Ya, that's why we should take AMD/NV marketing slides with a grain of salt but it took 3 pages until someone called them out.
I am shocked that AMD has actually gained mobile dGPU market share and it has nearly 35% market share in the mobile segment vs. just 23.6% on the desktop. Who is even buying laptops with AMD's dGPUs in them now? This is very surprising to me that their mobile dGPU division is doing miles better than their desktop cards because their desktop cards are actually very competitive in the $100-400 segments but their mobile dGPUs are not at all. I would have guessed that by now nV has > 90% mobile dGPU market share and I was way wrong.
Looks to me like the data is pretty close, actually. Just shifted over as one represents sell in and the other sell out.
One data set is the units sold to partners, the "sell in". Partners are shipped batches all at once and they will then have to be sold to the consumer. They will adjust depending on how well they sell.
Isn't it strange how close the data is, if you shift it over a quarter. This is because the other one is trying to represent the sell out figures. But this one is actually not a real number, it is not the amount of units sold to customers. The Mercury sell out figures are not actual units but an attempt to represent real data by averaging. It's a 4 quarter average by volume in attempt to smooth out heavy swings that would occur if a partner stocked up majorly with anticipation but then find the product failed to sell as well as they thought. In the end, it doesn't matter much because the partner will end up ordering less next time and the data will reflect that in the next quarter. Mercury's attempt to smooth out by a 4 quarter average is not more accurate and nvidia's data "not to be trusted", as you are trying to make it out to be. You just have to understand what each one is. Mercury's averaging method could be great accept it has one major flaw, if AMDs marketshare really does plummet, their average of the last four quarters is actually boosting up this drop off and smoothing it over. The Mercury's method only works if there are no real large swings in market share. So their attempt to smooth out possible swings from large orders a partner may make isn't the correct way to do it, it's just a 4 quarter average.

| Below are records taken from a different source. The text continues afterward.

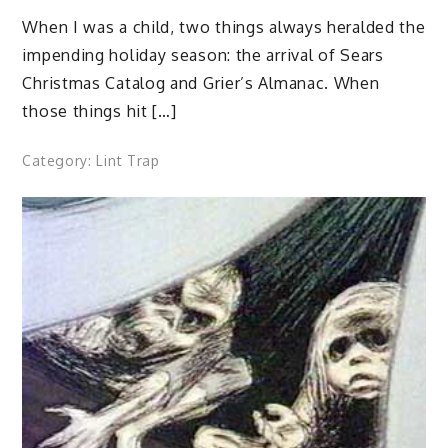
When I was a child, two things always heralded the
impending holiday season: the arrival of Sears
Christmas Catalog and Grier’s Almanac. When
those things hit […]
Category:
Lint Trap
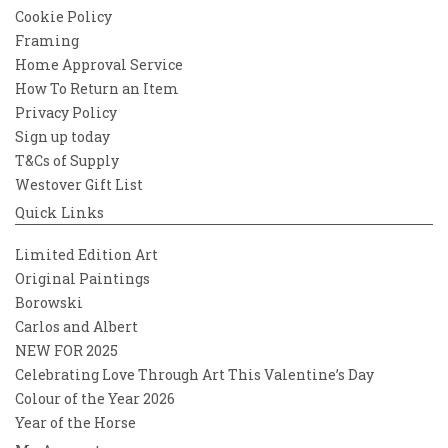
Cookie Policy
Framing
Home Approval Service
How To Return an Item
Privacy Policy
Sign up today
T&Cs of Supply
Westover Gift List
Quick Links
Limited Edition Art
Original Paintings
Borowski
Carlos and Albert
NEW FOR 2025
Celebrating Love Through Art This Valentine’s Day
Colour of the Year 2026
Year of the Horse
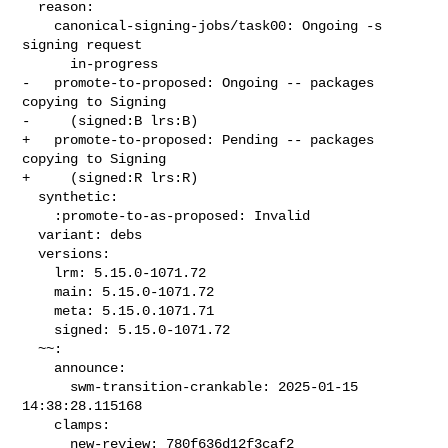
  reason:

    canonical-signing-jobs/task00: Ongoing -s 
signing request

      in-progress

-   promote-to-proposed: Ongoing -- packages 
copying to Signing

-     (signed:B lrs:B)

+   promote-to-proposed: Pending -- packages 
copying to Signing

+     (signed:R lrs:R)

  synthetic:

    :promote-to-as-proposed: Invalid

  variant: debs

  versions:

    lrm: 5.15.0-1071.72

    main: 5.15.0-1071.72

    meta: 5.15.0.1071.71

    signed: 5.15.0-1071.72

  ~~:

    announce:

      swm-transition-crankable: 2025-01-15 
14:38:28.115168

    clamps:

      new-review: 780f636d12f3caf2
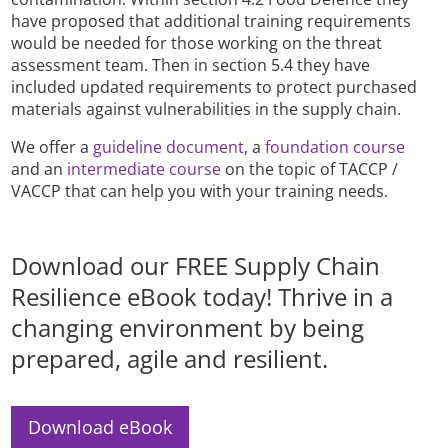
have proposed that additional training requirements
would be needed for those working on the threat
assessment team. Then in section 5.4 they have
included updated requirements to protect purchased
materials against vulnerabilities in the supply chain.
We offer a
guideline document
, a
foundation course
and an
intermediate course
on the topic of TACCP /
VACCP that can help you with your training needs.
Download our FREE Supply Chain
Resilience eBook today! Thrive in a
changing environment by being
prepared, agile and resilient.
Download eBook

Using the actual numbers shipped to partners is real data. The draw back is that those units are just filling channels and stock on shelves, they haven't been sold to the consumer yet. The beautiful thing is that if these units don't sell, the partner will not order. So the data sorts itself out, when the partner doesn't order again. The boost up from the order will either actually be sold or it will be met with a dip when they aren't shipped another large quantity. But the data will reflect that. The numbers are real and it all sorts itself out. You just may see more bumps if a product fails to sell as expected. But unless these partners are totally incompetent, the bumps won't all that large.
Mercury average of 4 quarters can smooth out those bumps but it's not actual sell data for that quarter. It's an average of the last 4 quarters. The worst possible scenario in a 4 quarter average is a sudden and fast drop off. Then their data doesn't reflect this, it simply isn't a good method when a company is loosing market share fast. You just won't see it.
That's why the data doesn't look as bad, it's not because nvidia is lying or cheating. It is because Mercury is giving you the a 4 quarter average and 2 of those quarters AMD had close to 40% market share.
I hope you are capable to see this, the Mercury method is not the better way in this case. It is actually more flawed than looking at partner shipments. And if nvidia partners over ordered, then next quarter it will sort itself out. There will be a corresponding dip.
You should also know that the sell in data, the shipments to the partners, those would have happened. Your insistence that the 300series has no impact is just wrong here, because partners order and fill the channels long before you can buy one. And this is also the reason why you are wrong about the 980 and 970 surge, the market share data does reflect maxwell just as expected. The partners would have ordered and filled the channels long before the actual cards launched. So saying that maxwell didn't cause the market share shift last yr in Q3 is just wrong. It's clear you don't/didn't understand how this works. It I am pretty sure you will ignore the facts and just carry on.